**ABOUT THIS EXERCISE**
Where in the data below does the word "want" appear? Copy every line that has it.

**INPUT MATERIAL**
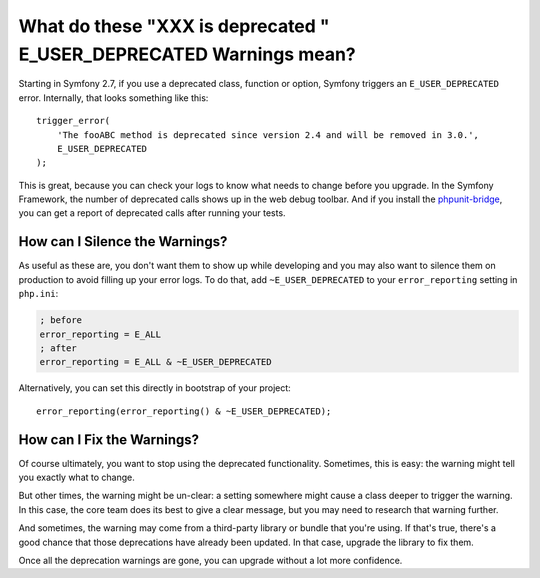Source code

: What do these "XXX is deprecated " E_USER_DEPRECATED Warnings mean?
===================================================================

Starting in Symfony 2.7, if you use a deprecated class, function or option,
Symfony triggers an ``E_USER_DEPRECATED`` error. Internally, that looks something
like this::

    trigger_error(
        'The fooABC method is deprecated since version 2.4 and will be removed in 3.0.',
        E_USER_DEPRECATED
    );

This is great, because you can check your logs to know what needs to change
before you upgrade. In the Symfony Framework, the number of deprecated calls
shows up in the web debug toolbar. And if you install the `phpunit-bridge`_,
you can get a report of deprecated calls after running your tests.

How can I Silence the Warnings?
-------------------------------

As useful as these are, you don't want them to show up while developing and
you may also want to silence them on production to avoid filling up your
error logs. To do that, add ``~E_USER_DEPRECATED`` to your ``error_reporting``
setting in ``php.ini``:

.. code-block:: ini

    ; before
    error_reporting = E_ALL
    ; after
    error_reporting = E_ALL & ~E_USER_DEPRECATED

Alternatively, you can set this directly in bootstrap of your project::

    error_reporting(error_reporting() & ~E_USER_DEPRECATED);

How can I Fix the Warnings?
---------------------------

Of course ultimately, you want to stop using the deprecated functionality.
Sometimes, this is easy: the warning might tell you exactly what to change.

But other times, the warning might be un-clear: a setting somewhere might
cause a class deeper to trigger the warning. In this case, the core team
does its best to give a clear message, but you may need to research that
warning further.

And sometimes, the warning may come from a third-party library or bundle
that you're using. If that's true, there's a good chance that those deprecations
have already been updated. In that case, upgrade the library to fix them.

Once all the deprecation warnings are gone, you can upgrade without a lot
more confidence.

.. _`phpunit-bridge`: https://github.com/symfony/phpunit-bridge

**REPLY**
As useful as these are, you don't want them to show up while developing and
you may also want to silence them on production to avoid filling up your
Of course ultimately, you want to stop using the deprecated functionality.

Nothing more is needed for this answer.